Wednesday, October 17, 2012


~ Loose Tooth ~

 

The whole thing happened in a matter of seconds. When I heard my four-year-old slip and come up crying in the other room, my husband told me to stay put: “I’ve got it.” Recently, Nicholas had been playing his drama card like a cardsharp, and his dad and I were trying to cut back on jumping at his every whine or cry. I sat on my hands, wanting to comfort him, but also trying hard to be a rock. He was going to be fine. Then my husband announced, “Okay, there’s some blood.” “What?” I yelled, pushing up from my seat.  “And he lost a tooth.” This was all reported in a matter-of-fact tone while I yelped and ran into the kitchen, where our son was now screaming with bright red blood pouring out of his mouth.

 
“Oh baby, I’m so sorry!” I ran to him and instantly burst into tears. When he saw my distress, Nicholas’s cries rocketed up another notch. There was blood – lots of it – and a big gap where his precious little white tooth had been. “His tooth! His front tooth!” I kept shouting the words like an imbecile till my husband told me, “You need to calm down and go in the other room now.” I’ve never been good with blood, and like any mother, my heart stops with each thunk, thud, or cry until playing resumes or my son, who has learned his mom is a worrywart, pronounces, “I’m okay, mama!” Still, we’d been lucky in the arena of accidents up until now. Despite Nicholas’s love for street hockey, football, and pretty much every other sport, he’d managed to stay remarkably injury free.

 
So how was it that an innocent twirl on the hardwood floor turned into a tooth-stealing injury? My husband, who saw it from afar, says that our son, in mid-twirl, slipped and landed face first on the wooden step that divides our sunroom from the kitchen. Out popped his baby tooth, as if from a perfect excision, its long slender root still attached when we recovered it from beneath the stair. We put it on ice (though later were told that teeth fare better in cold milk). While I rocked our boy back and forth, paper towels stuffed in his mouth, my husband called the dentist. Apparently, his was also a voice of reason: make sure the bleeding stops; these things happen; apply ice; forget about the tooth, he was going to lose it in a year or two anyway; give him Tylenol or Motrin as needed.

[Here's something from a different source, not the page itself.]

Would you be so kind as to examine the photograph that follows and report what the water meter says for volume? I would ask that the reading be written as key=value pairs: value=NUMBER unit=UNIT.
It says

 Eventually the bleeding abated, Nicholas’s cries calmed, and a few popsicles and episodes of The Berenstain Bears later, he was feeling better. His mom, however, was still sick to her stomach; my attempts to keep him safe had been thrown out the window in a few seconds. My husband tried to make me feel better. “Honey, he’s fine. He was going to lose that tooth anyway.”

 “But how will he talk without a lisp?” I cried. And then it occurred to me, “And his school pictures!” I let out a moan. “He’ll be gap-toothed.” There it would be: evidence forever of how I’d let my son down, left him in harm's way.

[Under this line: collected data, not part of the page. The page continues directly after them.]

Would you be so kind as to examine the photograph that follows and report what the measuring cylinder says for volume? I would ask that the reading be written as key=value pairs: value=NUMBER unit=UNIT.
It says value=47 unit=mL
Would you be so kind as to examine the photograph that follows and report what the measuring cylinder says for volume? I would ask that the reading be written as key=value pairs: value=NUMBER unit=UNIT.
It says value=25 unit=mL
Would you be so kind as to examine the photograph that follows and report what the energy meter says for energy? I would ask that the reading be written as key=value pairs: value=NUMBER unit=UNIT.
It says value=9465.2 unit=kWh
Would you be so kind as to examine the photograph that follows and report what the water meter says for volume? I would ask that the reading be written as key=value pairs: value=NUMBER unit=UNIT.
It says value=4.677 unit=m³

 My husband cocked his head and looked at me as if I’d slightly lost my mind. No doubt he wondered if I needed a sedative more than our boy. Like many a mom, I’m great at guilt. If I had been watching Nicholas that second, would he have stumbled? Probably. I doubt I could have broken his fall. I might have cautioned him to be careful, to slow down; but more likely I would have been taking delight in his whimsical twirl. He’s an active, imaginative boy and I love nothing more than to witness all that imagination in play.

 Later that night, I tucked him in and hugged him till he told me to stop. The tooth was safely tucked under his pillow, awaiting a prize from the tooth fairy. I asked Nicholas, as I do most nights, what he was going to dream about. I braced myself, certain his answer would involve blood, gore, pain, an innocence stolen. “I think I’m going to dream about the brown rollercoaster,” he said after a moment. This was in reference to the ride he and his cousin had gone on six consecutive times, screaming with delight, earlier in the day at the local fairground.

 I smiled and remembered to breathe. Maybe we weren’t doing such a terrible job as parents. And when I dropped him at preschool a few days later, Nicholas gloating like a rock star while all his friends crowded around him to exclaim at his missing tooth, I felt a touch of pride for my son and this unexpected rite of passage. My heart will always break a little when I see his crooked grin. But when I heard him ask a friend as I was leaving, “Do you want to see my loose tooth?” and I stopped, about to correct him that it was no longer there, I thought better of it. He was on his way, ready to have another great day, no matter what life handed him.